By breakfast-time next morning the air was much warmer but it had begun to rain with steady persistence. At the table. Captain Monier-Williams announced we should be docking in Batoum within two hours. ‘It will be a relief to put in to a port where some sort of order survives.’ This was his third visit in two months. The British had administered both town and harbour for almost a year. ‘Though God knows what it’s like now. The last time I spoke to Drake, the Captain of the Port, he was at his wit’s end. Huge numbers flooding in from all over Russia.’
‘The British should be flattered,’ I said. ‘It means they’re trusted.’
‘If you don’t mind me saying so, Mr Pyatnitski, it’s a terrible burden. What happens when we leave?’
‘They’ll pack up and move across the border into Turkey.’ Jack Bragg cheerfully attempted to save my feelings. ‘They can’t be worse off.’ Anatolia was only ten miles from Batoum. ‘Perhaps we should go the whole hog and declare the place a British Protectorate?’

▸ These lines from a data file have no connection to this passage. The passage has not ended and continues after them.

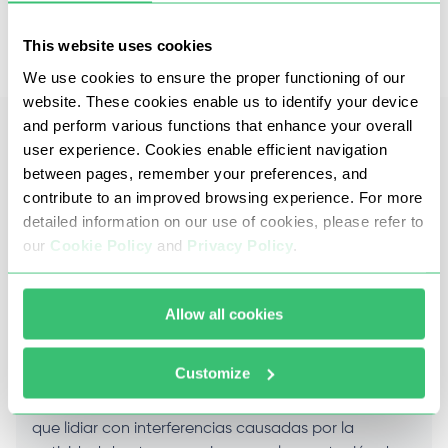
Mantenemos nuestra red limpia y las
conexiones estables, para que los datos
This website uses cookies
fluyan sin interrupciones.
We use cookies to ensure the proper functioning of our
website. These cookies enable us to identify your device
and perform various functions that enhance your overall
user experience. Cookies enable efficient navigation
Preguntas frecuentes
between pages, remember your preferences, and
contribute to an improved browsing experience. For more
detailed information on our use of cookies, please refer to
our
Cookie Policy
and
Privacy Policy
.
¿Estos proxies IPv4 privados están
dedicados exclusivamente a un solo
usuario?
Allow all cookies
Sí. Cada proxy IPv4 que compras se asigna
Customize
exclusivamente a tu cuenta durante todo el
período de alquiler. Esto significa que no tendrás
que lidiar con interferencias causadas por la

‘I’m not sure the Russian Army would be pleased to hear that.’ Captain Monier-Williams offered me a dry little smile. ‘Anyway, at least here we’ll get a fairly clear idea of what our job’s supposed to be. Anyone wishing to go ashore had better get a chit from Mr Larkin.’ The Second Officer was acting as purser and as liaison between the Russian passengers and the British crew. Mrs Cornelius was not yet up and I was grateful. I would have been embarrassed had she been there before I was able to tell her my plans. ‘I’ll warn you,’ the captain went on, ‘that Bolshevik agents are everywhere in town. A fair bit of sabotage and general mayhem, I gather. So be careful who you talk to.’ This was addressed to us all. ‘And we’ll be checking papers and possessions pretty carefully when you come back. We don’t want any bombs slipped into your suitcases.’ He spoke sardonically, but it was evident his attitude towards his job was unchanged. He was as impatient as anyone to reach Constantinople.
As I rose to leave, the seedy Hernikof sidled up to the captain. He was dressed in dreadful tweed and smoking a German cigar. His unsteady eyes and weak mouth seemed to race through a dozen different configurations as if he sought the combination most agreeable to our commander. ‘Sir,’ he said thickly, in English, ‘I would be grateful for a word.’
Monier-Williams, I am sure, liked him no better than I, but he was polite and patient with the Jew, as he was with all of us. Hernikof spoke softly and I could not understand him. I was anxious to withdraw, so made an excuse and went out on deck to join my Baroness forward. She was standing by the rail under her wide umbrella, dressed in dark blue. Kitty was playing nearby with two little wooden dolls, under the shelter of the bridge, while Marusya Veranovna sat stolidly beside her, at attention on a folding stool, eyeing the dolls as if they might be rabid. I lifted my hat to them both as the Baroness turned, smiling at me. We exchanged our usual fairly formal greeting, then I said quietly: ‘In two hours we’ll reach Batoum. But you must see Mr Larkin and obtain a pass. It will look best, I think, if we go separately.’